The deposit is within the Luise Caldera, an extinct volcanic crater that is geothermally active, and “one of the largest known gold deposits in the world”, Newcrest stated.
In June last year, operations at the mine were shut down for 36 hours after locals placed taboo ginger plants in the mining and processing areas to demonstrate a protest and call for talks with Newcrest.
It was understood that the local community were concerned about their benefits package and the mine development activities.
“On 14 May 2015, all parties agreed to an audit process, led and co-ordinated by the MRA [Mineral Resource Authority], including a review of commercial engagement processes and benefit allocation associated with landowner commercial activity,” Newcrest said in a statement.
“Newcrest is committed to working with landowners and all levels of government to create that outcome.”
Production guidance was unaffected for the 2015 financial year, which is between 770,000oz and 850,000oz. Lihir has an expected mine life of about 30 years.
The advanced Wafi-Golpu exploration project in the Morobe Province is an equal joint venture between Newcrest and Harmony Gold.
Wafi-Golpu includes the Golpu copper-gold porphyry deposit, the Nambonga copper-gold porphyry deposit and the Wafi high sulfidation epithermal gold deposit. The project has a gold resource of 20moz.
Newcrest described the project as an “exciting development option for PNG” with a world class copper-gold deposit. Once developed, it would be PNG’s first large underground mine.
In December 2014 the joint venture approved a first stage feasibility study, following the successful 2012 pre-feasibility study.
Stage one was expected to cost US$2.3 billion, and would target the higher value portion of the ore body through two block caves. Annual production would peak in 2025 at 320,000oz of gold and 150,000t of copper.
Production was expected to begin in 2020 with a mine life of 27 years.

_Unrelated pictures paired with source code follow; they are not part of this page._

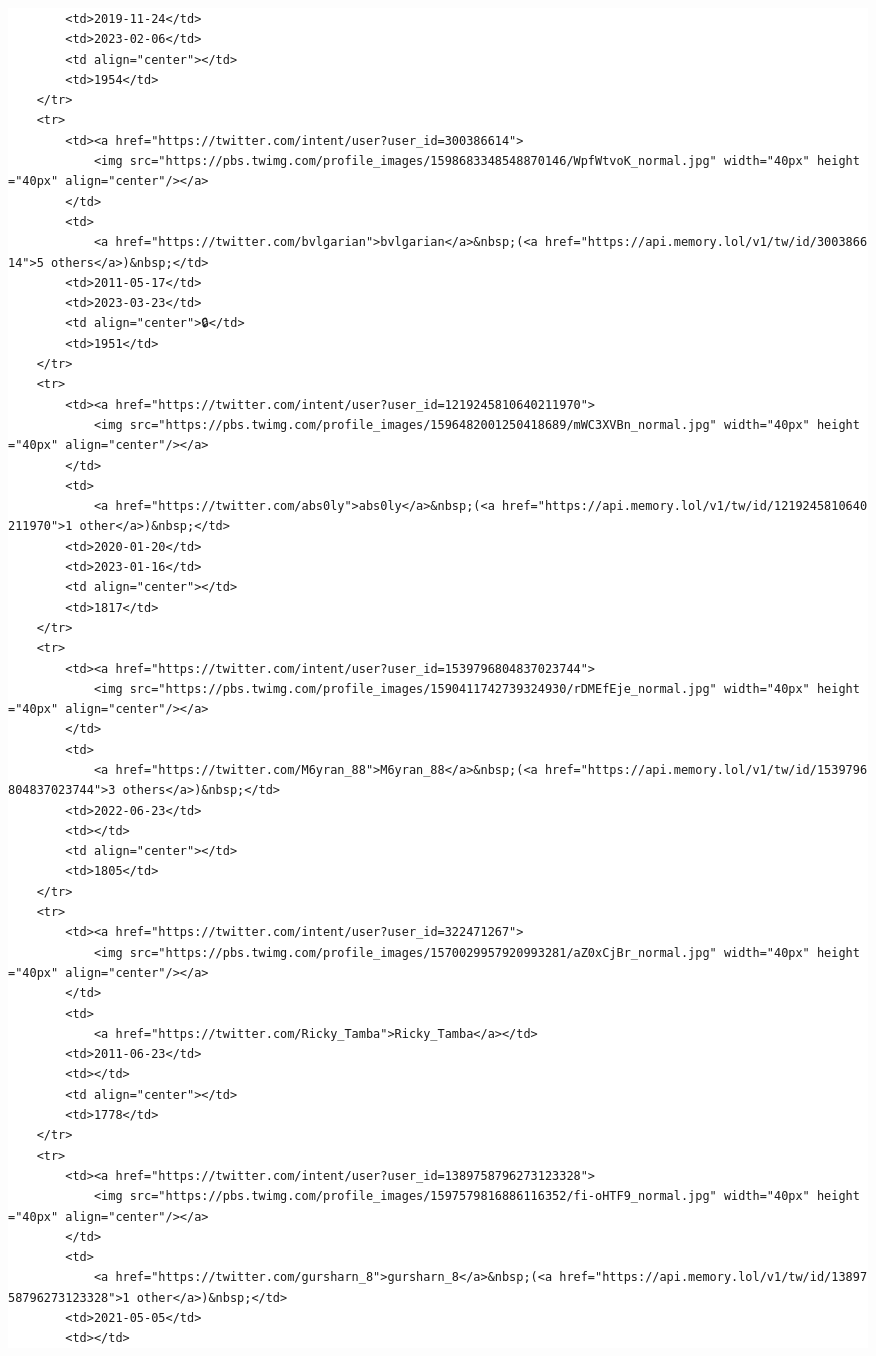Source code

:             <td>2019-11-24</td>
            <td>2023-02-06</td>
            <td align="center"></td>
            <td>1954</td>
        </tr>
        <tr>
            <td><a href="https://twitter.com/intent/user?user_id=300386614">
                <img src="https://pbs.twimg.com/profile_images/1598683348548870146/WpfWtvoK_normal.jpg" width="40px" height="40px" align="center"/></a>
            </td>
            <td>
                <a href="https://twitter.com/bvlgarian">bvlgarian</a>&nbsp;(<a href="https://api.memory.lol/v1/tw/id/300386614">5 others</a>)&nbsp;</td>
            <td>2011-05-17</td>
            <td>2023-03-23</td>
            <td align="center">🔒</td>
            <td>1951</td>
        </tr>
        <tr>
            <td><a href="https://twitter.com/intent/user?user_id=1219245810640211970">
                <img src="https://pbs.twimg.com/profile_images/1596482001250418689/mWC3XVBn_normal.jpg" width="40px" height="40px" align="center"/></a>
            </td>
            <td>
                <a href="https://twitter.com/abs0ly">abs0ly</a>&nbsp;(<a href="https://api.memory.lol/v1/tw/id/1219245810640211970">1 other</a>)&nbsp;</td>
            <td>2020-01-20</td>
            <td>2023-01-16</td>
            <td align="center"></td>
            <td>1817</td>
        </tr>
        <tr>
            <td><a href="https://twitter.com/intent/user?user_id=1539796804837023744">
                <img src="https://pbs.twimg.com/profile_images/1590411742739324930/rDMEfEje_normal.jpg" width="40px" height="40px" align="center"/></a>
            </td>
            <td>
                <a href="https://twitter.com/M6yran_88">M6yran_88</a>&nbsp;(<a href="https://api.memory.lol/v1/tw/id/1539796804837023744">3 others</a>)&nbsp;</td>
            <td>2022-06-23</td>
            <td></td>
            <td align="center"></td>
            <td>1805</td>
        </tr>
        <tr>
            <td><a href="https://twitter.com/intent/user?user_id=322471267">
                <img src="https://pbs.twimg.com/profile_images/1570029957920993281/aZ0xCjBr_normal.jpg" width="40px" height="40px" align="center"/></a>
            </td>
            <td>
                <a href="https://twitter.com/Ricky_Tamba">Ricky_Tamba</a></td>
            <td>2011-06-23</td>
            <td></td>
            <td align="center"></td>
            <td>1778</td>
        </tr>
        <tr>
            <td><a href="https://twitter.com/intent/user?user_id=1389758796273123328">
                <img src="https://pbs.twimg.com/profile_images/1597579816886116352/fi-oHTF9_normal.jpg" width="40px" height="40px" align="center"/></a>
            </td>
            <td>
                <a href="https://twitter.com/gursharn_8">gursharn_8</a>&nbsp;(<a href="https://api.memory.lol/v1/tw/id/1389758796273123328">1 other</a>)&nbsp;</td>
            <td>2021-05-05</td>
            <td></td>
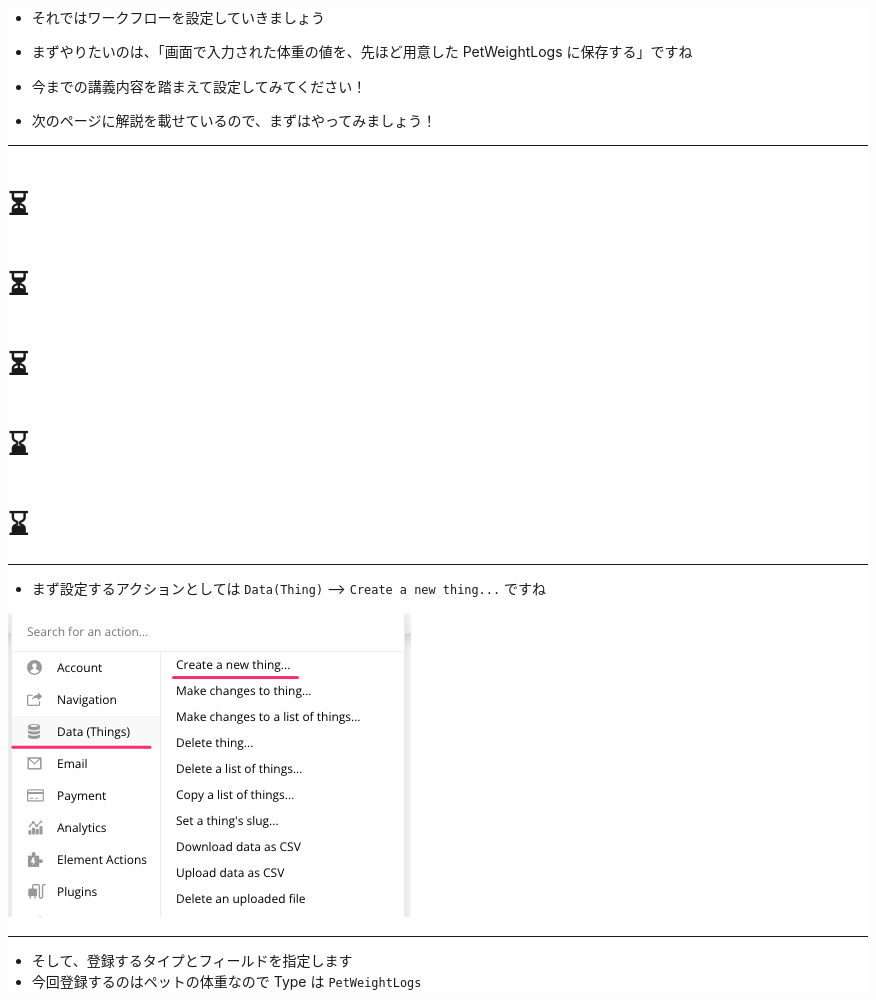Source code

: 
- それではワークフローを設定していきましょう
- まずやりたいのは、「画面で入力された体重の値を、先ほど用意した PetWeightLogs に保存する」ですね
- 今までの講義内容を踏まえて設定してみてください！

- 次のページに解説を載せているので、まずはやってみましょう！

---

# :hourglass_flowing_sand:
# :hourglass_flowing_sand:
# :hourglass_flowing_sand:
# :hourglass:
# :hourglass:

---

- まず設定するアクションとしては `Data(Thing)` --> `Create a new thing...` ですね

![w:600px](images/2021-11-11-08-43-18.png)

---

- そして、登録するタイプとフィールドを指定します
- 今回登録するのはペットの体重なので Type は `PetWeightLogs`
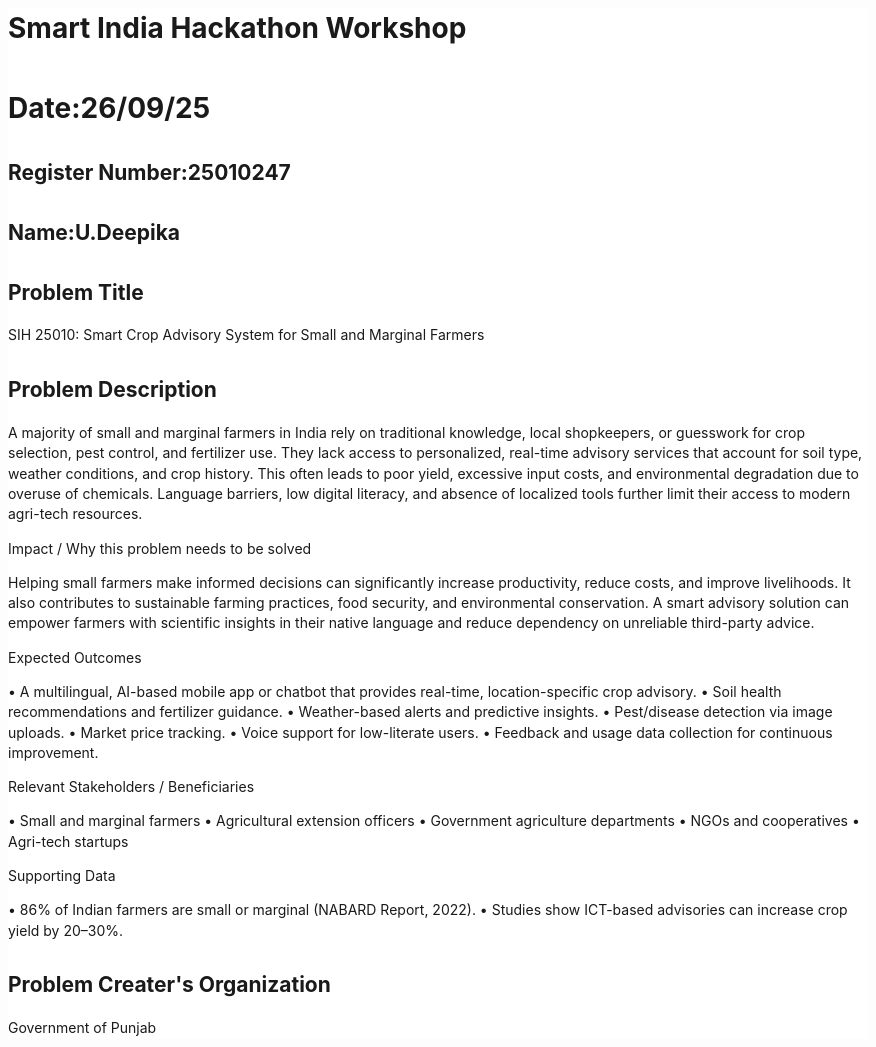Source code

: # Smart India Hackathon Workshop
# Date:26/09/25
## Register Number:25010247
## Name:U.Deepika
## Problem Title
SIH 25010: Smart Crop Advisory System for Small and Marginal Farmers
## Problem Description
A majority of small and marginal farmers in India rely on traditional knowledge, local shopkeepers, or guesswork for crop selection, pest control, and fertilizer use. They lack access to personalized, real-time advisory services that account for soil type, weather conditions, and crop history. This often leads to poor yield, excessive input costs, and environmental degradation due to overuse of chemicals. Language barriers, low digital literacy, and absence of localized tools further limit their access to modern agri-tech resources.

Impact / Why this problem needs to be solved

Helping small farmers make informed decisions can significantly increase productivity, reduce costs, and improve livelihoods. It also contributes to sustainable farming practices, food security, and environmental conservation. A smart advisory solution can empower farmers with scientific insights in their native language and reduce dependency on unreliable third-party advice.

Expected Outcomes

• A multilingual, AI-based mobile app or chatbot that provides real-time, location-specific crop advisory.
• Soil health recommendations and fertilizer guidance.
• Weather-based alerts and predictive insights.
• Pest/disease detection via image uploads.
• Market price tracking.
• Voice support for low-literate users.
• Feedback and usage data collection for continuous improvement.

Relevant Stakeholders / Beneficiaries

• Small and marginal farmers
• Agricultural extension officers
• Government agriculture departments
• NGOs and cooperatives
• Agri-tech startups

Supporting Data

• 86% of Indian farmers are small or marginal (NABARD Report, 2022).
• Studies show ICT-based advisories can increase crop yield by 20–30%.

## Problem Creater's Organization
Government of Punjab
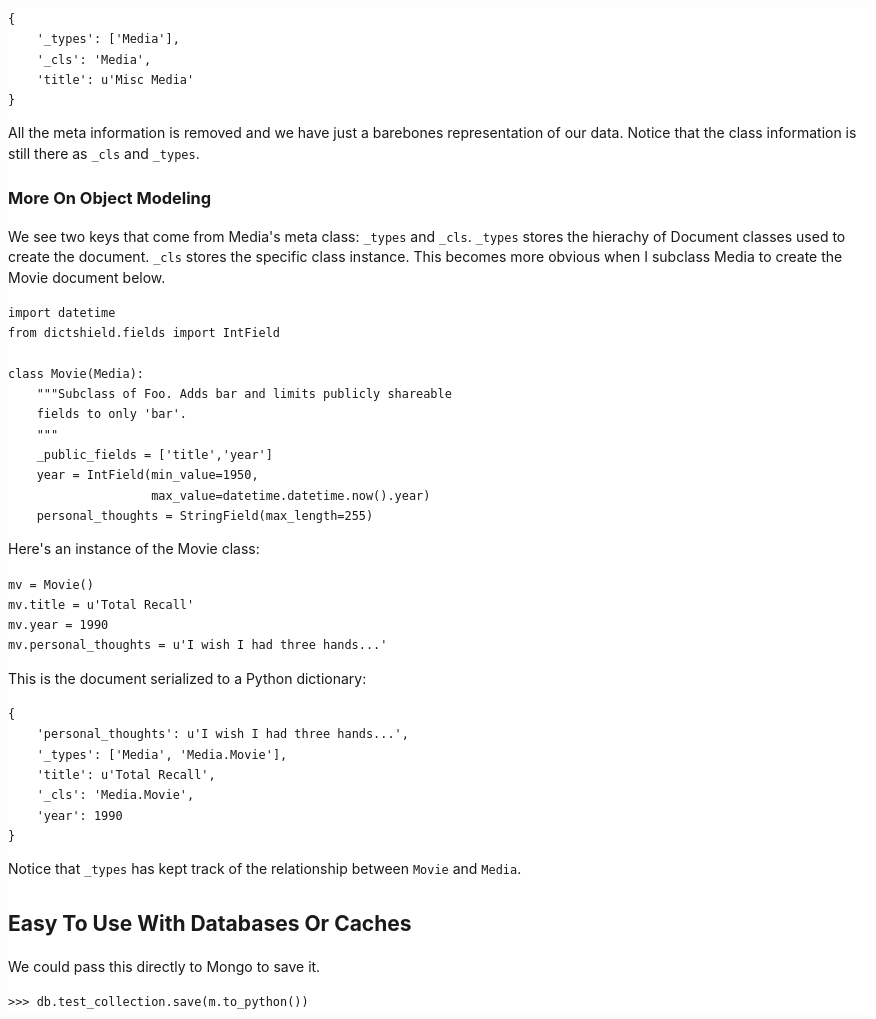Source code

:     {
        '_types': ['Media'],
        '_cls': 'Media',
        'title': u'Misc Media'
    }

All the meta information is removed and we have just a barebones representation
of our data. Notice that the class information is still there as `_cls` and
`_types`.


### More On Object Modeling

We see two keys that come from Media's meta class: `_types` and `_cls`.
`_types` stores the hierachy of Document classes used to create the
document. `_cls` stores the specific class instance. This becomes more
obvious when I subclass Media to create the Movie document below.

    import datetime
    from dictshield.fields import IntField

    class Movie(Media):
        """Subclass of Foo. Adds bar and limits publicly shareable
        fields to only 'bar'.
        """
        _public_fields = ['title','year']
        year = IntField(min_value=1950,
                        max_value=datetime.datetime.now().year)
        personal_thoughts = StringField(max_length=255)

Here's an instance of the Movie class:

    mv = Movie()
    mv.title = u'Total Recall'
    mv.year = 1990
    mv.personal_thoughts = u'I wish I had three hands...'

This is the document serialized to a Python dictionary:

    {
        'personal_thoughts': u'I wish I had three hands...',
        '_types': ['Media', 'Media.Movie'],
        'title': u'Total Recall',
        '_cls': 'Media.Movie',
        'year': 1990
    }

Notice that `_types` has kept track of the relationship between `Movie` and
`Media`.


## Easy To Use With Databases Or Caches

We could pass this directly to Mongo to save it.

    >>> db.test_collection.save(m.to_python())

The stage one feasibility study and the updated pre-feasibility study for stage two were scheduled to be complete at the end of 2015.
Despite unfavourable mining conditions, petroleum continues to be PNG’s saving grace.
The PNG LNG project began production in April 2014 and delivered its first cargo of LNG a month later.
The project comprises gas production and processing facilities in the Southern Highlands, Hela, Western, Gulf and Central Provinces of PNG. Liquefaction and storage facilities near Port Moresby have a capacity of 6.9mtpa.
PNG LNG is operated by ExxonMobil in a joint venture with Oil Search, the National Petroleum Company of LNG, Santos, Nippon Oil and the Mineral Resources Development Company.
While the current environment is unfavourable for mineral producers, the government is optimistic for the future and a turnaround in the market.
Mr Pruaitch said he was hopeful for the next year, with economic growth predicted.
“In 2016, PNG’s economic growth is projected to return to grow at 4.3 per cent, with some stimulus expected from agriculture, forestry and fisheries,” he said.
“A rebound will occur in the mining sector when Ok Tedi resumes operations when the drought ends in 2016.”